Growing up, activity was not my deal. I tried a couple of sports to reiterate what I already knew; I was not gifted in the area. Now, I didn’t sit around and dwell that I caught my foot nearly every time I tried to hurdle, or that I continually got caught in games of tag, I just moved on. I sang in every choir, played the piano and focused on school and friends. On top of that, I had a super awesome set of glasses and frizzy hair, let’s just say the boys couldn’t get enough of me!
Fast forward a few years and I am a junior in college. My college career was hectic to say the least. Often times I working multiple jobs, had a heavy course load, and many competing obligations. I found solace in cigarettes, eating, and drinking lots and lots of coffee.
The funny thing about a liberal arts college is that they place value in a well-rounded graduate. Meaning, even though I was majoring in finance and accounting, they wanted this girl to try something different….To fulfill my physical education requirement, I signed up for a one credit running course. If you can kind of see where this is going, think again. This is not a story of how I started running, realized I was amazing and have since continued on to run Boston, the Olympics, etc. I sucked. Like real bad. The very first run was a three mile easy jog around campus and I thought I was going to die. I came back and had diarrhea and threw up. That’s right folks; this is not a pretty picture. I was lying on the floor of a public restroom, praying, that I would not die (I may have been slightly dramatic). My body was in full and complete shock. Over the course of the term, kicking and screaming (and getting out of class ANY chance I got), I did slightly improve. All of the sudden, I could run the three miles, certainly not fast, but, I could run them.
From that point on until graduation, I kept up some sort of fitness routine, but, never fully committed. I did recognize its stress combatting benefits and for that reason, would occasionally take a spinning class, weightlifting, etc. For the most part, I remained fairly out of shape.
Soon after I graduated from college, I had one of the most amazing and life changing months of my life – I was offered a full-time Civilian job with the Department of the Army and my boyfriend of a year and a half proposed. CRAZINESS! For some reason, within a month or two of starting my dream job and beginning to wedding plan, an ununexplained fire was lit under my hiney and I wanted to get in shape. Not just in shape, I wanted to be a smoldering knockout on my wedding. Department of the Army is one of the most amazing agencies to work for and has resources such as civilian trainers whose primary goal is to assist the service men, but, in their extra time can work with civilians and military spouses. I met the most amazing trainer who really took me on as her mission. I began to meet with her, and a group of military spouses, 4+ times a week and once a month we took our measurements and body fat percentages. I went from 152 pound at 5’6’’, and 29% body fat to 130 pounds on me wedding day (1 year later) and 17% body fat. I was elated! My goals had been reached and I was in amazing shape!
The thing about fitness, is, you can’t reach a goal and just stay there.

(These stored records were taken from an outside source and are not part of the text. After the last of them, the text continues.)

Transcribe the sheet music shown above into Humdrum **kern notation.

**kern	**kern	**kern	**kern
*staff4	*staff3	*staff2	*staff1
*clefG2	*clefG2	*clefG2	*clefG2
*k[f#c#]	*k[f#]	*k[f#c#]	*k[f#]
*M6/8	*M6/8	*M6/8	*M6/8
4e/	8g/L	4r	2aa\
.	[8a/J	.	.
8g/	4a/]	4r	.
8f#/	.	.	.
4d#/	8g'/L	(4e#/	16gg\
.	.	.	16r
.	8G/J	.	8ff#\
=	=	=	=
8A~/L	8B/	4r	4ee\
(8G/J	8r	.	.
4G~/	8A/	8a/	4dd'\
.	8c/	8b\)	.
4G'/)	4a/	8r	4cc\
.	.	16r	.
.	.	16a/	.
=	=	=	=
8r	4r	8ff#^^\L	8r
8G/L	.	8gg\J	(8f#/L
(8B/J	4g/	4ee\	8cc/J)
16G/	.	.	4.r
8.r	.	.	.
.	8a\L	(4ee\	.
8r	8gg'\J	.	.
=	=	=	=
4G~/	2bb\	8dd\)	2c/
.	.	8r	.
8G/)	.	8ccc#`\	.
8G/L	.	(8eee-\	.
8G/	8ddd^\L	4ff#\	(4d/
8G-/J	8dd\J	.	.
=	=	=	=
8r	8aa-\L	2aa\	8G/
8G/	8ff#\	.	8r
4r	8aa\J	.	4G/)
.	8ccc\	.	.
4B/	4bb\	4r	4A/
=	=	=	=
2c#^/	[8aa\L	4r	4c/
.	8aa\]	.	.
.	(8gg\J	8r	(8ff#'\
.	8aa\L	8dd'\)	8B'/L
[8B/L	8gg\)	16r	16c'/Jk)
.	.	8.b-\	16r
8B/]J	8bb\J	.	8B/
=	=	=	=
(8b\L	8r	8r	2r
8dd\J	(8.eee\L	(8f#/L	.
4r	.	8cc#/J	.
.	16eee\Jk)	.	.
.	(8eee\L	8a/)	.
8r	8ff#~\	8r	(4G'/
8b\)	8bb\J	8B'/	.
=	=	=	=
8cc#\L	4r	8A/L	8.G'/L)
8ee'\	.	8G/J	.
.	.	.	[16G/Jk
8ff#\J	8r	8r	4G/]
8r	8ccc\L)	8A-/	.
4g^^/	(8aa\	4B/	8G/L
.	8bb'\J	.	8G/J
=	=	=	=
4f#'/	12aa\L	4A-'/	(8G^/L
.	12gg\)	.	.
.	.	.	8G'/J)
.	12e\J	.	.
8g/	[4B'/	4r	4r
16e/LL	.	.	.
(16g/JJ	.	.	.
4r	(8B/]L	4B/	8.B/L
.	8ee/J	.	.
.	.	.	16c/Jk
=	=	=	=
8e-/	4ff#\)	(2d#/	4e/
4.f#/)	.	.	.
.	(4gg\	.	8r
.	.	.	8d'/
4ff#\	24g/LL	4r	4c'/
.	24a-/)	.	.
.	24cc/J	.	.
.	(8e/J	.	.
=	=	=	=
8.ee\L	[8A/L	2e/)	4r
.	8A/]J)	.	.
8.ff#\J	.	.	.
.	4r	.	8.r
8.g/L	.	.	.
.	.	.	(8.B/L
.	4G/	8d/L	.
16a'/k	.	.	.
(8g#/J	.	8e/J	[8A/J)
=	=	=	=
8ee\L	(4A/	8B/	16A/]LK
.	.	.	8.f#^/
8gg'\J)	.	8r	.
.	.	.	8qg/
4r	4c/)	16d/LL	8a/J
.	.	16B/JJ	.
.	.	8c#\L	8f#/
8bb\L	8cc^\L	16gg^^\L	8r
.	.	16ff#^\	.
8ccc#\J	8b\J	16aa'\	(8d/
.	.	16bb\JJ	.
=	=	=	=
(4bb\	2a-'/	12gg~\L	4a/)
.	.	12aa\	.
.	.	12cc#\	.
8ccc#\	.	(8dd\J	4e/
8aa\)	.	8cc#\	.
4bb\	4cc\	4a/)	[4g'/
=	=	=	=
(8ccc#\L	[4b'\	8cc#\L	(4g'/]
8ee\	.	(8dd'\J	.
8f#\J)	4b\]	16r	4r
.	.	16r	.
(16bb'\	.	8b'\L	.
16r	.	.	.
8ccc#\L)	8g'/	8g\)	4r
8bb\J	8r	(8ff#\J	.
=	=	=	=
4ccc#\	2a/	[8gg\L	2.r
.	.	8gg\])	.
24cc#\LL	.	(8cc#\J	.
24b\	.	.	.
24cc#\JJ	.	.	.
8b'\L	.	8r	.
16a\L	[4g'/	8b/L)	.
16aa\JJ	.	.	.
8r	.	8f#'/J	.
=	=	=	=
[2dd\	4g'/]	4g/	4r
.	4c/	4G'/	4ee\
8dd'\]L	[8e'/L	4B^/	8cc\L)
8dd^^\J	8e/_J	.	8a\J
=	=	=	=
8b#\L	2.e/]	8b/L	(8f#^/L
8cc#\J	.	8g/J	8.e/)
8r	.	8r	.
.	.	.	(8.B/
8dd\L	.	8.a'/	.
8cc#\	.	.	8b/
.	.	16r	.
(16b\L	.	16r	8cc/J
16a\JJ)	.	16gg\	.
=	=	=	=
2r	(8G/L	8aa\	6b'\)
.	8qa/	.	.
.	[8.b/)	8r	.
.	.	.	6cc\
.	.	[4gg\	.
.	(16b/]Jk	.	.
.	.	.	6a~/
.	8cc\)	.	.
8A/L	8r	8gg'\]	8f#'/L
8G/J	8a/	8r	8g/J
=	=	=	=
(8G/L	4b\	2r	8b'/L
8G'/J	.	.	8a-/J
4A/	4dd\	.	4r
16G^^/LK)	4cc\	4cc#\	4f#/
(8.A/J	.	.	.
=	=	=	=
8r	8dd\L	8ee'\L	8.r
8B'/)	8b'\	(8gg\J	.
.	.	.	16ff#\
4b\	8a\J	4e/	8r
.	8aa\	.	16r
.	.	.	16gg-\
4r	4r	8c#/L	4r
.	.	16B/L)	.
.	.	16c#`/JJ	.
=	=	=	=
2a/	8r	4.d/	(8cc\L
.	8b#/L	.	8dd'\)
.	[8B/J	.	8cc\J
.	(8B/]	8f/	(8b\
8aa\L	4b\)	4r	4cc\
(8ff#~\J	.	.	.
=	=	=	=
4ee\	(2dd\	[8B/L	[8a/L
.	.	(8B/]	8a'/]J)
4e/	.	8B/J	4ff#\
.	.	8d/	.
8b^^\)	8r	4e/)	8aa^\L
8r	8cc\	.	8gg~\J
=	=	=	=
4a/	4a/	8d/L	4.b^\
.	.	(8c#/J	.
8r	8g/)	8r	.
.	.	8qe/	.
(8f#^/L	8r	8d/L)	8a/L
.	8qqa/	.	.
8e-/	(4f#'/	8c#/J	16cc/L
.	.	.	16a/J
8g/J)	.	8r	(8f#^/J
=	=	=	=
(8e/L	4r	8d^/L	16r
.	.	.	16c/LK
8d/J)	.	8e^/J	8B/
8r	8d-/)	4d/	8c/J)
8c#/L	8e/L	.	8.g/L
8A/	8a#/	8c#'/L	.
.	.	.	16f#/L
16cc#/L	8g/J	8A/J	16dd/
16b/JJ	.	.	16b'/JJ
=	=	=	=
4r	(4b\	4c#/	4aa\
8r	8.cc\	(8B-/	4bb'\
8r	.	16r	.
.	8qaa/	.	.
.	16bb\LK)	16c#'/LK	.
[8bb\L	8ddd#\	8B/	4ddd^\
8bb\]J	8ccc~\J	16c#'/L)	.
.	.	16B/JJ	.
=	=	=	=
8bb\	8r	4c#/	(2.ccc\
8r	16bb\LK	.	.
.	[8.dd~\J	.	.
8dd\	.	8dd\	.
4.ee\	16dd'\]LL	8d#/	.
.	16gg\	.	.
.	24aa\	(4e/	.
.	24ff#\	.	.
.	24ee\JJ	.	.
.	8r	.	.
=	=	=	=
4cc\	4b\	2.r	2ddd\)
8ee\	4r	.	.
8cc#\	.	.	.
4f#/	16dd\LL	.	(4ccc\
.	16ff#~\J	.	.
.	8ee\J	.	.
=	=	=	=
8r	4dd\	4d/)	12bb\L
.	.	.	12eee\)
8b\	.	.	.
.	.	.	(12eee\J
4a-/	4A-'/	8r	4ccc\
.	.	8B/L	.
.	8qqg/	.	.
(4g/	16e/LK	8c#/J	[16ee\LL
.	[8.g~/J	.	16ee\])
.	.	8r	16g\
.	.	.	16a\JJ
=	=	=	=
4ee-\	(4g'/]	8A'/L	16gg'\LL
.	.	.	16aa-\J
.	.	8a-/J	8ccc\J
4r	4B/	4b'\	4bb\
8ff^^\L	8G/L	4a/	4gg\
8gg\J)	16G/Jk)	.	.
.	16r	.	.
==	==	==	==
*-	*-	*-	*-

You tend to, at some point, plateau. My wedding was four years ago and I have since had a wonderful child, changed jobs, moved, etc. Life happens! I have had multiple plateaus over the years. However, along with plateaus, I have also had the amazing opportunity of running countless 10ks, four half marathons and two full marathons. Exercise is no longer something I do to just stay in shape; it is a hobby, a stress relief and huge source of joy for me. I would say this outlook is a pretty significant change from the way I once viewed my painful three mile jog around my college campus.